Adjusted income means a company’s taxable income with an addback for interest, depreciation and amortization. In 2022 and forward, you no longer add back depreciation and amortization. Therefore, ATI will be significantly lower in 2022 and subsequent years.   

The rules apply to every type of business and every type of taxpayer. This includes LLCs, corporations and personal returns. Every LLC will have to compute its own 30% limit and the limit is applied to each separate LLC. Therefore, if you have several LLCs and one is losing money and the other has profit, the money losing LLC cannot deduct any interest expense as each LLC is looked at separately.   

The limit does not apply to taxpayers with less than $25 million of gross receipts. The IRS just released guidance that if multiple LLCs or corporations are under common control, you have to add all their revenue together and then compare it to the $25 million mark.  Common control means companies where 50% or more of the ownership is owned by the same people.

There is an exception for entities owning real estate. If an LLC or corporation owns and leases out real estate, the LLC can elect to be exempted from the interest limitation rules. The trade-off is that the LLC cannot use the 100% write off depreciation if the election is made.  

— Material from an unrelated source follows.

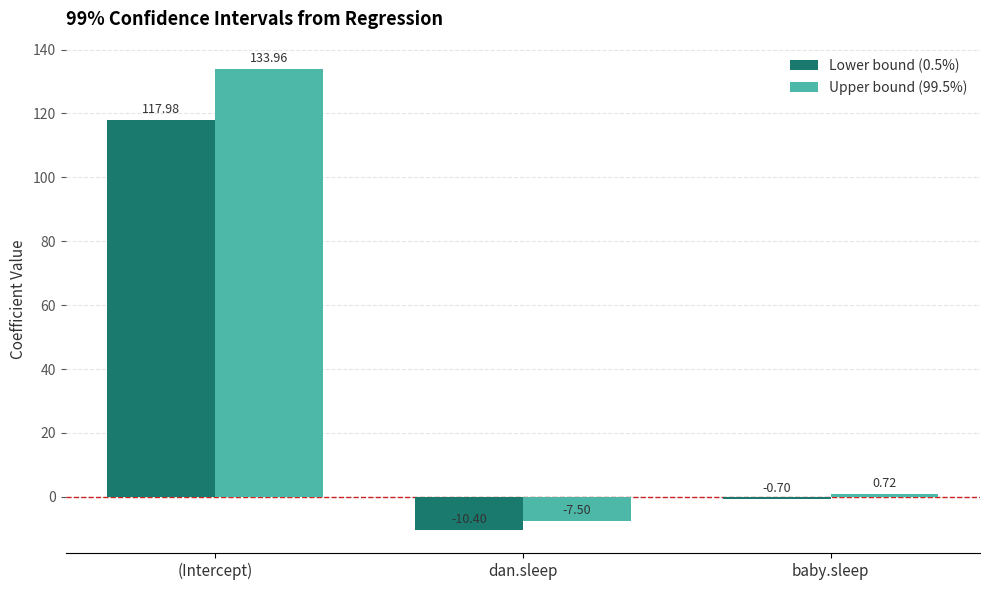

Where does the Upper bound (99.5%) series first go above 0?

(Intercept)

A very real problem for the skilled care world is that the IRS has taken the position that if a LLC owning real estate leases the real estate to a related operator, the LLC will not be treated as a real estate entity and cannot elect out of the rules.  An operator is related to the real estate entity if they are owned 50% or more by the same people.

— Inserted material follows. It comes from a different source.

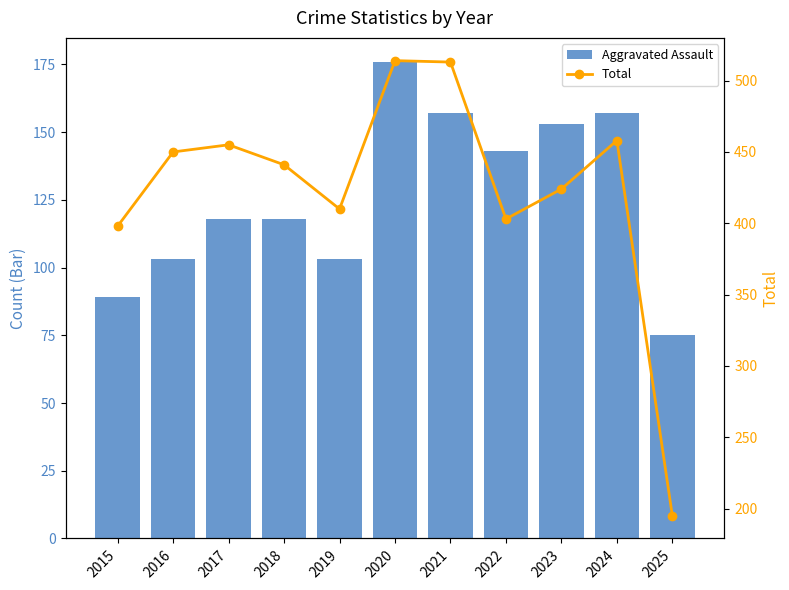

What is the difference between the maximum and minimum values in the Total series?

319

The denial of the election out for a real estate entity leasing to a related operator is only in proposed form.  The IRS will be taking comments from taxpayers until about the end of January and will then issue their final interpretation of the rules.  

Denying the election out to related property owners is now the second instance where having a related party rental is bad for your taxes.  The first is that the 20% QBI deduction gives you an automatic deduction of 20% of rental income. The 20% QBI deduction is not available if the operator and the property company have 50% or more common ownership.  

There are other tax considerations which depend on the ownership.  For instance, if an operator and property LLC do NOT have identical ownership, then the property income or loss is treated as passive.  This result could be good or bad depending on an individual’s situation and should be considered.

On a go forward basis, skilled care operators should consider structuring their businesses so that one person owns the operator and that same person owns only 49% of the property company.  The owners can work out their economics through rent and pay. Doing so gets the 20% deduction on the rental income as well as the ability to elect out of the interest limitation.

As with everything else, the IRS always has the ability to challenge anything which saves you taxes.  However, since being on the SNF license imposes some burdens, having people who only own an interest in the property company is fairly common and provides a business purpose for the structure.